» **What is required**
Answer these questions from the text on non-invasive ventilatory support (NIV):
1. How long is the initial observation period in which success or failure of NIV therapy is established?
2. What mortality rates are given for NIV and for traditional mechanical ventilation?
3. Which interfaces are said to be tolerated the best?

» **Text passage**

Non-invasive ventilatory support (NIV)

  • Non-invasive ventilatory support (NIV) uses positive pressure ventilation delivered through a face or nasal mask or nasal prongs as a non-invasive way of delivering oxygen.
  • Non-invasive ventilatory support (NIV) is indicated for:
    • Acute hypoxemic respiratory failure
    • Chronic obstructive pulmonary disease (COPD) complicated by hypercapnic acidosis
  • Use of (NIV) is contraindicated in cases of need of emergent intubation, such as:
    • Myocardial arrest
    • Respiratory arrest
    • Inability to preserve a patent airways
    • Severely altered consciousness
    • Life threatening organ failiure of nonpulmonary origin
    • Abnormalities of facial structure for any reason
    • High risk of aspiration
    • Expected long term treatment with mechanical ventilation
    • Recent esophageal surgery with anastomoses

Mask selection

  • Studies have demonstrated that a face mask confers the largest physiological improvement, whilst nasal masks and prongs are tolerated the best.
  • Face masks are preferred in several studies and have the following advantages:
    • Less air leaks compared to volumes lost with nasal masks through the oral cavity
    • Nasal masks increase resistance to air flow and therefore, increase respiratory effort
    • Face masks make it easier to assess aspiration risk in comparison to a nasal mask

Ventilatory modes

Will be discussed in the mechanical ventilation section of this chapter.

Monitoring NIV

  • Success or failure of NIV therapy is established within an initial observation period of 8 hours.
    • During this time adjustments should be made, whilst looking for signs of destabilization.
  • An improvement in arterial carbon dioxide tension (PaCO2) and pH within 1.5 - 2 hours is indicative of successful NIV.
  • Indications of failed NIV include:
    • A lack of improvement in arterial carbon dioxide tension (PaCO2) and pH within 1.5 - 2 hours
    • Encephalopathy
    • Agitation
    • Unclearable secretions
    • Intolerable mask interface
    • Decreased oxygen saturation
    • Hemodynamic instability
  • Successful selection of patients with indications for NIV by physicians is poor and therefore, a third of patients that receive a trial of NIV fail.
  • The use of sedatives and analgesics, for purposes of comfort and anxiety is not recommended as studies have demonstrated an increase in NIV failure rates with pretreatment of these agents.

Weaning

  • Weaning is carried out through progressively decreasing positive pressure settings, whilst permitting the patient longer durations without ventilation.

Advantages of NIV

  • NIV has lower mortality rates (23%) in comparison to traditional mechanical ventilation (39%).
  • NIV therapy carries less risk of nosocomial infection transmission such as ventilator - associated pneumonias, sinusitis and line sepsis.
  • NIV facilitates a decreased need for invasive mechanical ventilation.

» **Collected data entries**
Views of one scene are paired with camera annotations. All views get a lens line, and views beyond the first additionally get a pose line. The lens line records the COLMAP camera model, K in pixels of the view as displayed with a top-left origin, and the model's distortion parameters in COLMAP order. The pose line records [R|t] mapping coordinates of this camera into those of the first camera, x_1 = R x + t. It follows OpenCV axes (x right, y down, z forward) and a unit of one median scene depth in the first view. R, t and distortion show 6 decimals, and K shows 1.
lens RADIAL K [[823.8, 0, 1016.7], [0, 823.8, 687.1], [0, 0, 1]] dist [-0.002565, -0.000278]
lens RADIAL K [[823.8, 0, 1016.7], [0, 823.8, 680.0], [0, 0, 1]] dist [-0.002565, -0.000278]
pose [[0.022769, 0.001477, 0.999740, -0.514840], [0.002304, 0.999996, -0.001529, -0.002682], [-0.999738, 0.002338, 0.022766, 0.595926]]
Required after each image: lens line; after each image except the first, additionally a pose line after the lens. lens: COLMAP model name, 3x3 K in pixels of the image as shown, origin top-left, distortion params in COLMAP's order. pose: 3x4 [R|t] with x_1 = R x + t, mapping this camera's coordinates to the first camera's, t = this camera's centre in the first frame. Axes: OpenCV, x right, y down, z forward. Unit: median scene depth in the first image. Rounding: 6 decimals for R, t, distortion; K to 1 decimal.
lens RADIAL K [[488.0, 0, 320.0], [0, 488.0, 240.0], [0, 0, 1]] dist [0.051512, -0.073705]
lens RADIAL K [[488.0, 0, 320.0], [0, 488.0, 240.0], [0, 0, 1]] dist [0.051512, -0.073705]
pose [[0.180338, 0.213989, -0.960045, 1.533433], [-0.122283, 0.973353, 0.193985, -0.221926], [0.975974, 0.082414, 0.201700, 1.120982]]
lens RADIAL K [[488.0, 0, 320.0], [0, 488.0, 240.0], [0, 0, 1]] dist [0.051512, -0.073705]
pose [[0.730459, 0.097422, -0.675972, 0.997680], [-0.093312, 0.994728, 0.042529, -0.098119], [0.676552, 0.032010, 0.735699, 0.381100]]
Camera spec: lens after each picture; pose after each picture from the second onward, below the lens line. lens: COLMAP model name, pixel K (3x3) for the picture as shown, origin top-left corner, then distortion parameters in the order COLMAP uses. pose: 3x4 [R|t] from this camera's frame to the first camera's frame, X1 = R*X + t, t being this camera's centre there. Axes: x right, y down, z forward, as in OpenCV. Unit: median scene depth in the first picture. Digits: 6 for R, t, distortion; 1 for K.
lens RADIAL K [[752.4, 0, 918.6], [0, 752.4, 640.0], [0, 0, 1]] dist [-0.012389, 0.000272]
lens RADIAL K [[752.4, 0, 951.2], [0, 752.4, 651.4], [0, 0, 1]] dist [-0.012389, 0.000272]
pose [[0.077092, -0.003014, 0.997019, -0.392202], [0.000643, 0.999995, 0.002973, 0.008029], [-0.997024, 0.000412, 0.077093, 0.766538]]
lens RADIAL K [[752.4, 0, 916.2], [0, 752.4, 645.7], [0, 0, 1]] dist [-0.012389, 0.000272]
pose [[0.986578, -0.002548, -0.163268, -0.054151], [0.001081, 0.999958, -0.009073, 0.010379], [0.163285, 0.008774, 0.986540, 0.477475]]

» **Your solution**
1. 8 hours.
2. 23% for NIV and 39% for traditional mechanical ventilation.
3. Nasal masks and prongs.